**Quoted passage:**

# Solved: Headaches with bootable pendrive (Ubuntu)



## Katla (Dec 21, 2003)

I've recently decided to switch to Linux, and have expected to have some trouble making the change. And, boy, have I!

My problem is that I am trying to boot Ubuntu onto a new system using a pendrive that was made for me. When I attempt it, I go into the BIOS and change it to boot from USB Zip. However, I get the following errors:

"No configuration file found"
"No default or UI directive found"

As for the latter, I found this advice, but have yet to see if it helps. Part of what confuses me there is that I have both a syslinux and isolinux .cfg file in that folder. Nonetheless, I changed the isolinux.bin to sys.

Assuming that solves the problem, I'm still stumped on the first error message. I'm not sure that this addresses that issue, but I tried it to no avail. Should I change it back?

That is the immediate problem - getting it to boot. But I am also unsure what to do once we clear that hurdle. I will need to install Ubuntu on the disk. I am told that is simple, but I have no experience there. Any help with this would be greatly appreciated. Thank you.


----------



## saikee (Jun 11, 2004)

There won't be any headache if you use a bootable CD.

I am not sure USB Zip drive is the same as a USB pen drive. If it is the same and your pen drive was loaded and so the essential boot files are missing as claimed then you really get yourself into the deep end by hacking a boot loader when you haven't even use the system before.

My suggestion is use a distro designed for the pen drive like Puppy which will have all the necessary files already configured for you to boot from a pen drive or stick to a Linux Live CD.


----------



## Katla (Dec 21, 2003)

I don't see how I'm in the deep end as I know exactly what I edited and can change it back, if need be.

Also, what I've got in the USB stick is, for all intents and purposes, a Live CD. Perhaps Puppy boots easier from such a device, but I want Ubuntu.


----------



## saikee (Jun 11, 2004)

I have not kept myself up to date with the changes in Ubuntu but it was not designed to be bootable from other devices if shipped as an iso AFAIK. I do believe the Ubuntu forum has tutorials to advise booting with a pen drive.

Your first problem is to replace the standard CD bootloader isolinux with one based on hard disk/floppy syslinux. I believe you are at this stage. I couldn't offer any help as I prefer Grub which is a lot simpler.

Your second problem will come after the boot loader works but the loading sequence of the kernel may get into trouble or panic. To access the pen drive the initrd file has to be compiled in a certain way and that is my suggestion to go with one designed for such purpose. Distros like Puppy and Slax arrange all the files compressed into a tar ball but Ubuntu's files are scattered in various directories making access to to them fairly rigid.


----------



## Katla (Dec 21, 2003)

Seeing as how I am new to Linux, a simple distro like Puppy or Grub might be the way to go, but I am assured that booting Ubuntu like this is doable and common. I feel I am not too far from success with it, though, again, I know next to nothing in regards to it. At any rate, I want to try and solve it, if for nothing else than to have the experience.

**Data section:**
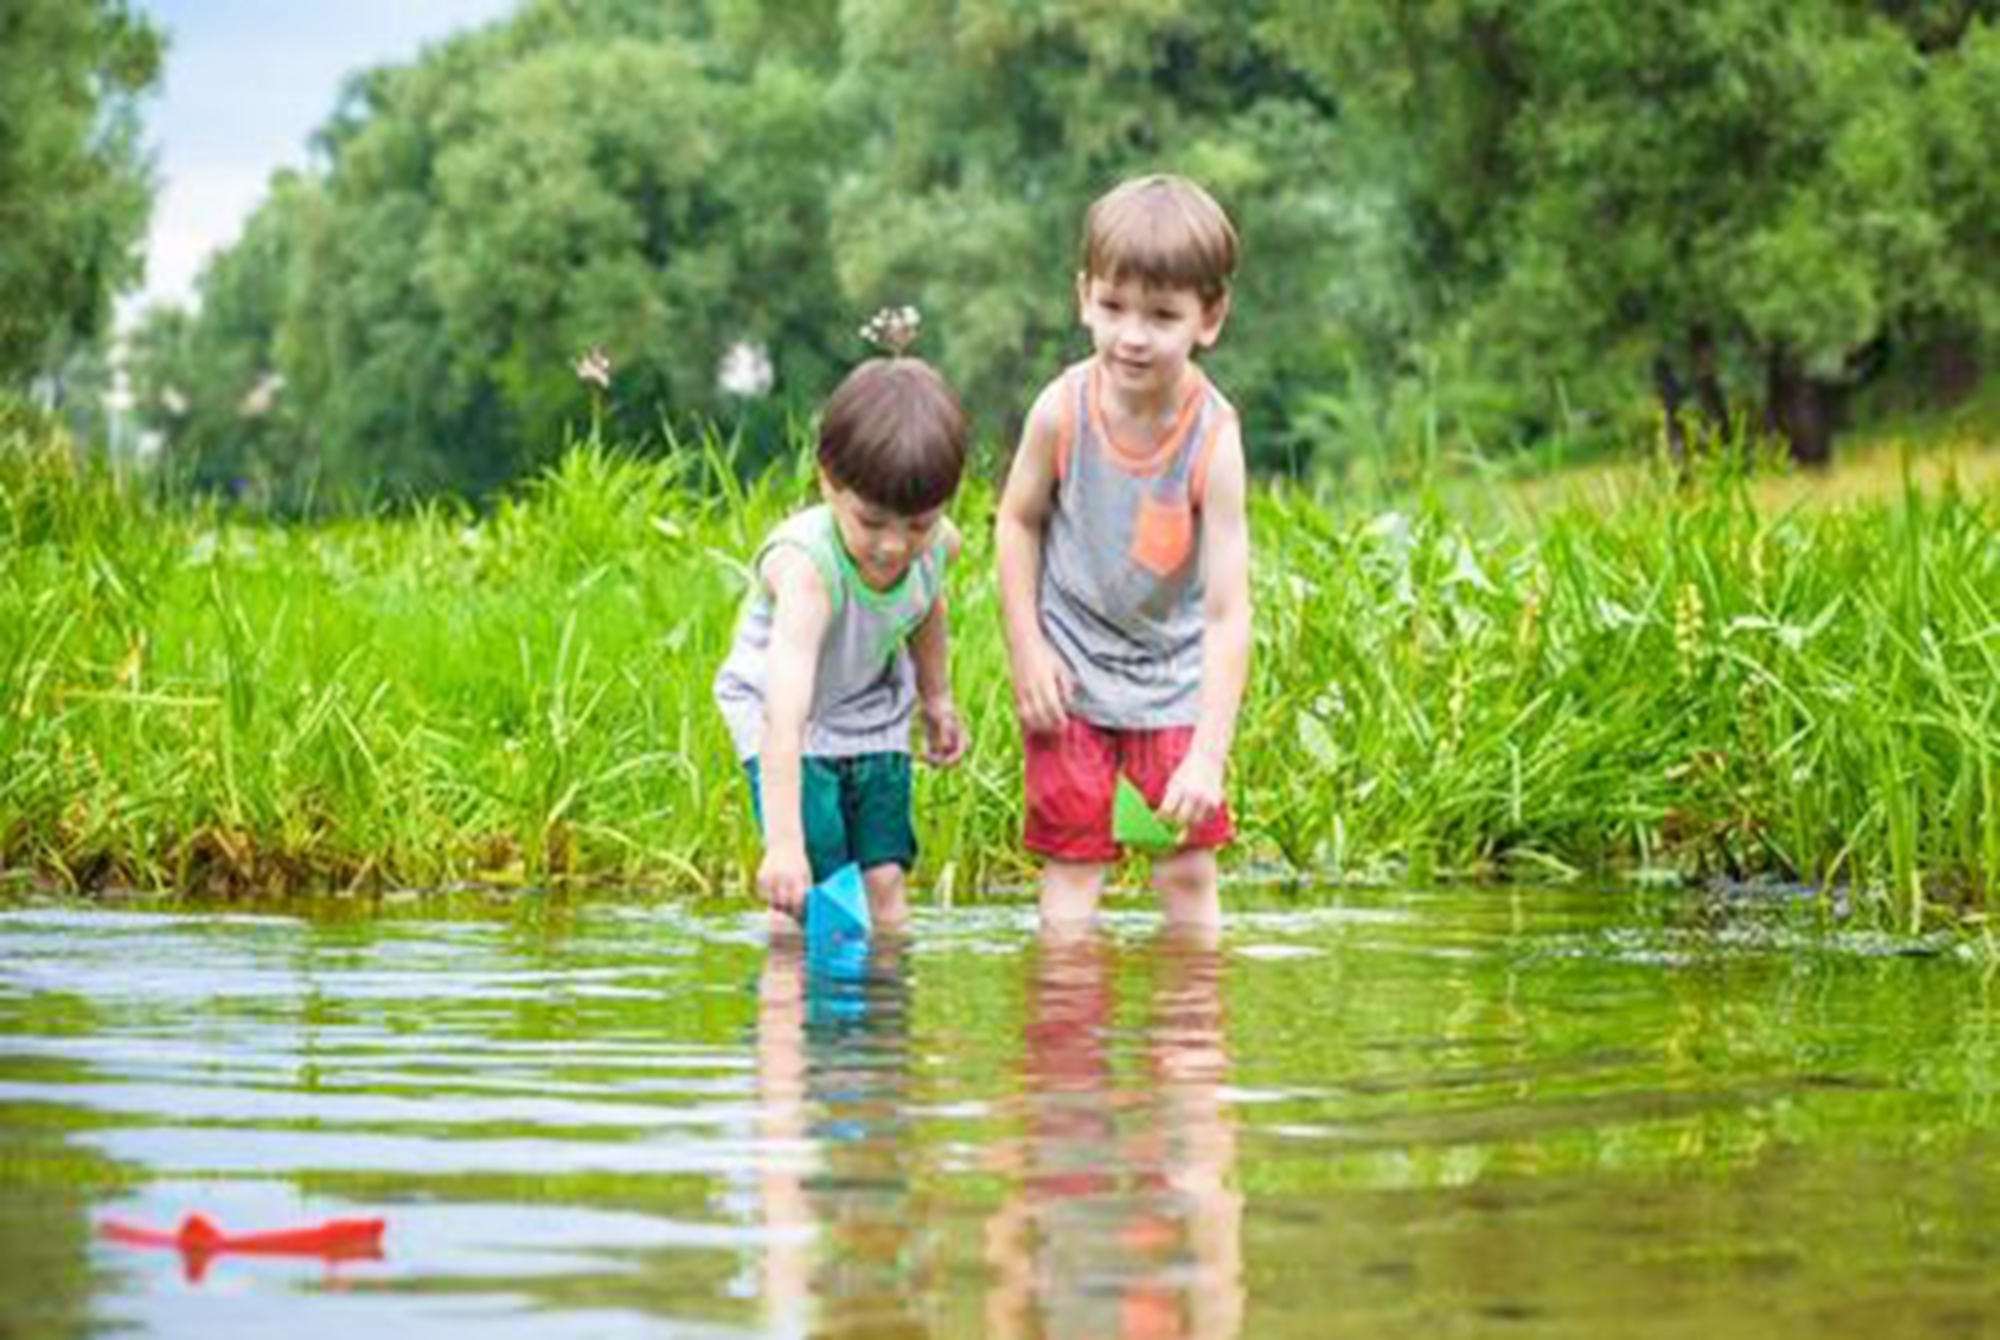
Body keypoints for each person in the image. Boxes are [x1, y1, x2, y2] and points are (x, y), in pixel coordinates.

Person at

**What the task asks:** In the thread about booting Ubuntu from a pendrive, transcribe everything from "Seeing as how" down to "have the experience.". The listing plays no part in this work.

**Solution:**
Seeing as how I am new to Linux, a simple distro like Puppy or Grub might be the way to go, but I am assured that booting Ubuntu like this is doable and common. I feel I am not too far from success with it, though, again, I know next to nothing in regards to it. At any rate, I want to try and solve it, if for nothing else than to have the experience.